Getting 100% test coverage is sometimes tricky. You can do things like test-driven development (where you design the tests first and then write code that passes them), but sometimes that's not always the best way to go about it.

I've found that things of any marginal importance (and some of seemingly none) tend to grow organically. Someone in another group will ask if your program that does X might also do Y. Or is it possible to have your program's result saved and analyzed later? And then that program becomes a sort of automation tool. That sort of thing. It's not ideal, but I've seen it happen a lot.

So what I do is make as many discrete parts as possible. If the thing is supposed to send an email on completion, I write a function/method that does exactly that, and only that. Then I can write a test for it, and verify that it's sending email.
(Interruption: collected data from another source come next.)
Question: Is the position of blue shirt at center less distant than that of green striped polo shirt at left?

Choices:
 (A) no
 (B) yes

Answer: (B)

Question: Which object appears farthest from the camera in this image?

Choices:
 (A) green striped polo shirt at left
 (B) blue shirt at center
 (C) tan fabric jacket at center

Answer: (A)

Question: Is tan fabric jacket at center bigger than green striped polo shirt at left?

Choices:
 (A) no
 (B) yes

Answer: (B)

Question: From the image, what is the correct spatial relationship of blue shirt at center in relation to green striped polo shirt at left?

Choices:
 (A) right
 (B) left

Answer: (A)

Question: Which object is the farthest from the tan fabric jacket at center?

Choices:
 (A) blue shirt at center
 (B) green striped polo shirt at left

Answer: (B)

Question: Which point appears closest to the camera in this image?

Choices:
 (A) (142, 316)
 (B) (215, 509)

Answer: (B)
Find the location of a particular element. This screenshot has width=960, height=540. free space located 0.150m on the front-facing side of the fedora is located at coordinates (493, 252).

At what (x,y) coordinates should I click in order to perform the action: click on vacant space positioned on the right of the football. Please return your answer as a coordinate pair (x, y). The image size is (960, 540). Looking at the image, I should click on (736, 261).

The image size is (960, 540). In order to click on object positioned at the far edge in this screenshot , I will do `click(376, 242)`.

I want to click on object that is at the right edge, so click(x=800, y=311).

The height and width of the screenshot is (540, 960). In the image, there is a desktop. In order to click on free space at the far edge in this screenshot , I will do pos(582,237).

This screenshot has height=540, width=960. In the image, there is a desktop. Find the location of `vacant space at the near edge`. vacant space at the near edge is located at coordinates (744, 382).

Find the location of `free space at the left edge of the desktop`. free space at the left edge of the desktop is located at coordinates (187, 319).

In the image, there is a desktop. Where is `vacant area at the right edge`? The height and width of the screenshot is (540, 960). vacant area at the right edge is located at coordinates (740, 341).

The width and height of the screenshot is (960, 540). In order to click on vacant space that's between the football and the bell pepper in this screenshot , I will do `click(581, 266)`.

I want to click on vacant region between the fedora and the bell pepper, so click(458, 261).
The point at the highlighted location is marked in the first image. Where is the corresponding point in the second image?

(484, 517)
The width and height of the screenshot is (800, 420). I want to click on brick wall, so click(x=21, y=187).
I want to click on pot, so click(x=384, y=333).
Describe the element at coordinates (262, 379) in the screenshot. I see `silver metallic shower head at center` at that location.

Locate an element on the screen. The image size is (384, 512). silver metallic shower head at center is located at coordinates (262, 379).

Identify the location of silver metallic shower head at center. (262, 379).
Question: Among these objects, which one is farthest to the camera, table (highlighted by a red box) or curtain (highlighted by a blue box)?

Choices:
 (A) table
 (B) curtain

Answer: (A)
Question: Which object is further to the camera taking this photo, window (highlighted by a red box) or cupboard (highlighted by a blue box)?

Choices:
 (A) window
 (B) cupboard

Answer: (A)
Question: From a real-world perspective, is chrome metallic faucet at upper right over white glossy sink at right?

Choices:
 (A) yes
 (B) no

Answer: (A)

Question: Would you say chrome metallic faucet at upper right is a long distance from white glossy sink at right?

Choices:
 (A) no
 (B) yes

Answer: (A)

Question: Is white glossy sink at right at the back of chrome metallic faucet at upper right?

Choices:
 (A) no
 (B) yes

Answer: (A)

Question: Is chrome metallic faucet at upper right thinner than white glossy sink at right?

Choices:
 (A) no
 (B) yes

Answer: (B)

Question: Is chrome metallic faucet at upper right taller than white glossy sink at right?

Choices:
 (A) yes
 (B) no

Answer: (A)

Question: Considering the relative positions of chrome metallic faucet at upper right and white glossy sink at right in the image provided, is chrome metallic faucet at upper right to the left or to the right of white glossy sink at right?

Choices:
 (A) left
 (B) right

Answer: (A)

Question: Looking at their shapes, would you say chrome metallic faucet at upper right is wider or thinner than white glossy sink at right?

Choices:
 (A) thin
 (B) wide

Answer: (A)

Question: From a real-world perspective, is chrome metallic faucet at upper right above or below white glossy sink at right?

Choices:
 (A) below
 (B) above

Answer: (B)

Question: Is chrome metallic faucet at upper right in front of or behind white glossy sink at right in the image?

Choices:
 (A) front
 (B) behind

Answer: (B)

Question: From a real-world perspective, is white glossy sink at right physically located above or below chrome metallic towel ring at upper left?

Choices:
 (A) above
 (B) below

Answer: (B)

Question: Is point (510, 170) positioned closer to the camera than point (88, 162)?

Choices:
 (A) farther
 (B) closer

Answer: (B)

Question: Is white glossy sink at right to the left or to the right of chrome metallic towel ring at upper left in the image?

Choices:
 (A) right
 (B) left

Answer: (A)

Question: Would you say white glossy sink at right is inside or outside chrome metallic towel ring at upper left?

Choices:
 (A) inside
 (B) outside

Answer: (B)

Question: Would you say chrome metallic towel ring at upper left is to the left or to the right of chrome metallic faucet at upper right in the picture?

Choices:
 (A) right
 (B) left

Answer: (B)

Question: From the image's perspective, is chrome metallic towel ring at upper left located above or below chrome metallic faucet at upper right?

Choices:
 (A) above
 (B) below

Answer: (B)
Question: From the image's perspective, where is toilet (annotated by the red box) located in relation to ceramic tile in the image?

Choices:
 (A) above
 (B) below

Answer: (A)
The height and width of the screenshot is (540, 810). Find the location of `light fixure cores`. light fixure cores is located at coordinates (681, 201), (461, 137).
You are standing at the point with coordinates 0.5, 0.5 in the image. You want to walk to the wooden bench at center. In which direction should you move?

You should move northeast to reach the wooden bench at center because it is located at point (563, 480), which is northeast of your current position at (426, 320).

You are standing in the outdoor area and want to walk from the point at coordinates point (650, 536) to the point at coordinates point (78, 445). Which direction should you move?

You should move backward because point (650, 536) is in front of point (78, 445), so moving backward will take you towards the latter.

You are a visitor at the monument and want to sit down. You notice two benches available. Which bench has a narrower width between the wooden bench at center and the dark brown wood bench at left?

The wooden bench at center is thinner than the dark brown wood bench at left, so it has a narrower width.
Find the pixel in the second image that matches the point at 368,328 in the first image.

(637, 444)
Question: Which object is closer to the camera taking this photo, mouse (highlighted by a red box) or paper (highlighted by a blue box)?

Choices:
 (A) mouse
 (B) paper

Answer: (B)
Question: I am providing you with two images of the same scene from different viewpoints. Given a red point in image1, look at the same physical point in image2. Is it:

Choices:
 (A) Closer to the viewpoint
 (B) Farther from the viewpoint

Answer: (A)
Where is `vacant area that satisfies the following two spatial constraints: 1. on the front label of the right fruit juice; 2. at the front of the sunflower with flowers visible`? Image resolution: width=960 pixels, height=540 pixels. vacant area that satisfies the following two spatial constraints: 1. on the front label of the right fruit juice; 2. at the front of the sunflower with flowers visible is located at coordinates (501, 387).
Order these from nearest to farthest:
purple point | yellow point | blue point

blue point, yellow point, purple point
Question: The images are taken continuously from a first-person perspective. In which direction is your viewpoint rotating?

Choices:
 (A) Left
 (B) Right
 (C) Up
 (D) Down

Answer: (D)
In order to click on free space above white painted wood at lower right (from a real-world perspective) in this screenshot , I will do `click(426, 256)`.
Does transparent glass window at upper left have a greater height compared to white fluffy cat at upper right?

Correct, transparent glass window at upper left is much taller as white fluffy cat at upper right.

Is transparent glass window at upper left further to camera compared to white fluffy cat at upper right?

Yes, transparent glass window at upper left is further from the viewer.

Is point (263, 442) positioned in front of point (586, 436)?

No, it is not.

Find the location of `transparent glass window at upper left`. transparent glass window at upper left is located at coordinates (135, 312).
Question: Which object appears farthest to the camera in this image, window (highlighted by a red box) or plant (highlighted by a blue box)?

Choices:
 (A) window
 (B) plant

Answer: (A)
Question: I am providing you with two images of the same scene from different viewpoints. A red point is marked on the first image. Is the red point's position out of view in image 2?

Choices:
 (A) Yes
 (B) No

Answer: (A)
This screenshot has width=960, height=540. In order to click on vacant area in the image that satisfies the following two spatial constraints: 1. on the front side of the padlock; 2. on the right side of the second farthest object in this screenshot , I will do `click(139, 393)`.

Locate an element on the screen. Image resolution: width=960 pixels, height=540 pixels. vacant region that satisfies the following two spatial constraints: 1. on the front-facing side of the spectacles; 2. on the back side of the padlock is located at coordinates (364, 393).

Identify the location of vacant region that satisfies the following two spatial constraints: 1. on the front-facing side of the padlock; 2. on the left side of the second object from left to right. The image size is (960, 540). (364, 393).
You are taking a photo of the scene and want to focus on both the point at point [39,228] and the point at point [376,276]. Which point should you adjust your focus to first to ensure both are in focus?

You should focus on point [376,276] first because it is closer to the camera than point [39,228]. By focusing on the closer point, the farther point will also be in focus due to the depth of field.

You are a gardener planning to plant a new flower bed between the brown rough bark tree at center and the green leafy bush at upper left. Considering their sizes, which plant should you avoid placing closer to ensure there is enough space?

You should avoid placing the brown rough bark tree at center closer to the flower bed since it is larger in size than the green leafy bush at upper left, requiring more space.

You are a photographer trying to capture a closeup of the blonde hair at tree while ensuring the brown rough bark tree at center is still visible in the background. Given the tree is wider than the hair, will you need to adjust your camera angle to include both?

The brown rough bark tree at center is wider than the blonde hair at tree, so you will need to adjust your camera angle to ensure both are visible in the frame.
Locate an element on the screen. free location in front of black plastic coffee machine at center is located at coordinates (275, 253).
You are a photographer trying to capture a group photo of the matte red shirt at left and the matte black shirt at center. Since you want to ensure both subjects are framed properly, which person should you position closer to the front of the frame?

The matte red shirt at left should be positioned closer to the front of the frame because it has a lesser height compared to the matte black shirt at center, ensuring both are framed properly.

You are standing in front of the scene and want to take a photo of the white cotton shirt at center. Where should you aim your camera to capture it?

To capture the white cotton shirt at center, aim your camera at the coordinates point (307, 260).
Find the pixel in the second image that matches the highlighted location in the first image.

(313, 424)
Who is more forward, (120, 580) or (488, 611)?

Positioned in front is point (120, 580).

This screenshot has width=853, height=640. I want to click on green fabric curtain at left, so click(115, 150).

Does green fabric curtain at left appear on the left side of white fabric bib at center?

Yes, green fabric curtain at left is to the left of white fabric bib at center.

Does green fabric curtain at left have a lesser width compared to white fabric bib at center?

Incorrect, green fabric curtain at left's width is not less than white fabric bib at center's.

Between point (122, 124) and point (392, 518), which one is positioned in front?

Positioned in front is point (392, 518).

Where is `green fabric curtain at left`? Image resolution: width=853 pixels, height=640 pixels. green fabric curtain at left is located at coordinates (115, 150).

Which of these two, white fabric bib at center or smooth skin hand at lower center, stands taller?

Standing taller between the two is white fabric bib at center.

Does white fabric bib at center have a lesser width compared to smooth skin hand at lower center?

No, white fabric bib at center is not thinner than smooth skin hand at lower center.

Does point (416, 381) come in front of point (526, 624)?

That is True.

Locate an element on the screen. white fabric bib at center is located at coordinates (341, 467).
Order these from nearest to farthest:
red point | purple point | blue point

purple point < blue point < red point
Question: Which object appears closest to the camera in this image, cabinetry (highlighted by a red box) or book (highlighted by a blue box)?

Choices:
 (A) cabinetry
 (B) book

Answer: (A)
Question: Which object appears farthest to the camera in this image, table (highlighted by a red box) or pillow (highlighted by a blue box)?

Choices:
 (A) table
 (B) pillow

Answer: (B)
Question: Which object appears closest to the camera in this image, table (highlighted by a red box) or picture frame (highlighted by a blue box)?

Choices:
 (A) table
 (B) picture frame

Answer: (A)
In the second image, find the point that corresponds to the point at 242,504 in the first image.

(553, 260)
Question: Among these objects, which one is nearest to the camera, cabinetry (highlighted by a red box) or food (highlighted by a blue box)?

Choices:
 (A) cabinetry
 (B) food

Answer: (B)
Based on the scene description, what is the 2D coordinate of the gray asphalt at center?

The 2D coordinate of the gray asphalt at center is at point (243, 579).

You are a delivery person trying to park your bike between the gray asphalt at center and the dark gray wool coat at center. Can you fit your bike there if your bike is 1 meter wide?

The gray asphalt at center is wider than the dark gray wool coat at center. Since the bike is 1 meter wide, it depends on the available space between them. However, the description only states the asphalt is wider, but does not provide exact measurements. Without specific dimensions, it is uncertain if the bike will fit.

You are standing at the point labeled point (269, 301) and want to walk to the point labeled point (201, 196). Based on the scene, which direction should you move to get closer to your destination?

If I later add functionality that attaches a file or whatever, I can run my original test as well as one that tests for an attachment and verify that nothing broke.

Contrast with just writing one monolithic procedural script. It's not very testable, and a change in one place might break a bunch of other things without you knowing about it. But if you can get yourself to the point where you know Method Foo does this thing or that thing, you can write tests that give it one or the other and check to see what it did. And then you write tests that give it neither thing it needs. And then both. And then garbage for one and valid input for the other. And so on.

So when you're writing your initial code ask yourself if stuffing a bunch of junk in a foreach loop in your main program is better or worse than breaking that out into a (testable) subroutine. It may not be. Readability might suffer. You just have to use your best judgment.

For all the "glue parts" that hook everything up, do a search for "white-box testing". It's where you figure out certain inputs into the main program as a whole, in such a way as to exercise specific functionality, and then you check for certain known good output. Using clever tests, you can have your glue code call quite a lot of your non-glue code. Note that you can easily design tests that will never have a real-world analogue. That might or might not be desirable.

You can also do what's called "black-box testing". It's similar to the above, but you don't care about knowing that each possible execution pathway has been tested. You give the program input X and look for a desired outcome. This test sorta pretends to be an end user, in other words. The user does "this" and expects to get "that".

When combined with good unit testing, one or both of those should sufficiently exercise your code as a whole enough such that you have some peace of mind.